Demon Copperhead — By Barbara Kingsolver.

I recently finished listening to the audiobook version of this title. Given my listening habits, it took me the better part of a year to make it through the 21 hours. Normally, if I take such long breaks from a book, that means I’m not going to finish it. Not the case with this one. Demon, the protagonist, had a way of fading away for a few weeks at a time but then he would bubble to the surface of m’brain and I’d feel the urge to check back in on his story.

Part of the reason it took me so long to get through this one was that I felt the middle 1/3 of the book slipped into a repetitive and depressing cycle of Demon — an Appalachian middle-schooler thrust into the foster system when his single mom OD’ed — having some horribly tragic event befall him, only for him to somehow cobble a life together and a path forward… until the next tragedy or piece of crappy luck struck. I remember thinking “Dang. How much bad luck can one kid endure?” but I guess resilience is a requirement of both the reader and the character.
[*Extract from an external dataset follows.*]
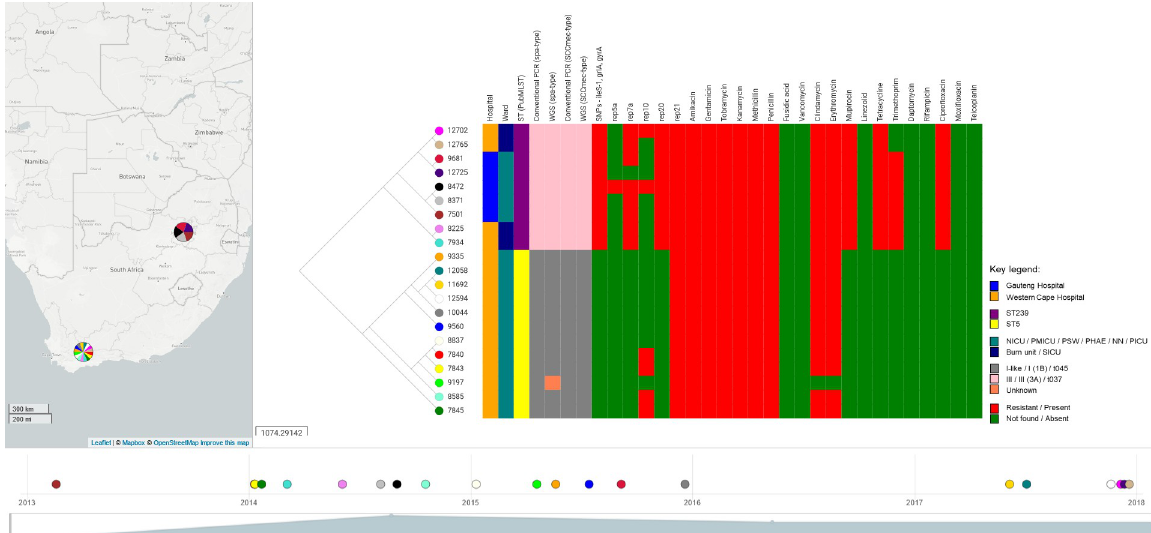
Fig 3. Molecular and phylogenetic comparison of a selected set of MRSA strains (n = 21). The phylogenetic tree and timeline was drawn with Microreact version 92.0.0 (https://microreact.org/project/sbBQtaWKnKdCHZ6L7bbQgJ/a639f664). NICU = Neonatal ICU; PMICU = Paediatric medical ICU; PSW = Paediatric surgery ward; PHAE = Paediatrics haematology; NN = Neonatology; PICU = Paediatric ICU; SICU = Surgical ICU. Reprinted from https://microreact.org/project/sbBQtaWKnKdCHZ6L7bbQgJ/a639f664 under a CC BY licence, with permission from the Centre for Genomic Pathogen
Set largely in the heyday of Purdue Pharma’s and the Sackler family’s ravaging of Appalachian culture via bottles of hydrocodone, Demon Copperhead is the deep dive, 21 hour version of The Matt Mitchell Music Company’s song, Bootstrap Nation. Side note: while we’re on the topic, if anyone wants to subject themselves to a sickening and sobering peek behind the source of America’s opioid epidemic, check out Patrick Radden Keefe’s Empire of Pain.

I’ll steer clear of spoilers here but I will say this about the way Kingsolver wrapped up the novel: it was worth the effort. Go grab yourself a copy and settle in for a swirling eddy of neglect, abuse, bad luck, and bad choices splashing against the occasional rocks of kindness, compassion, and connection.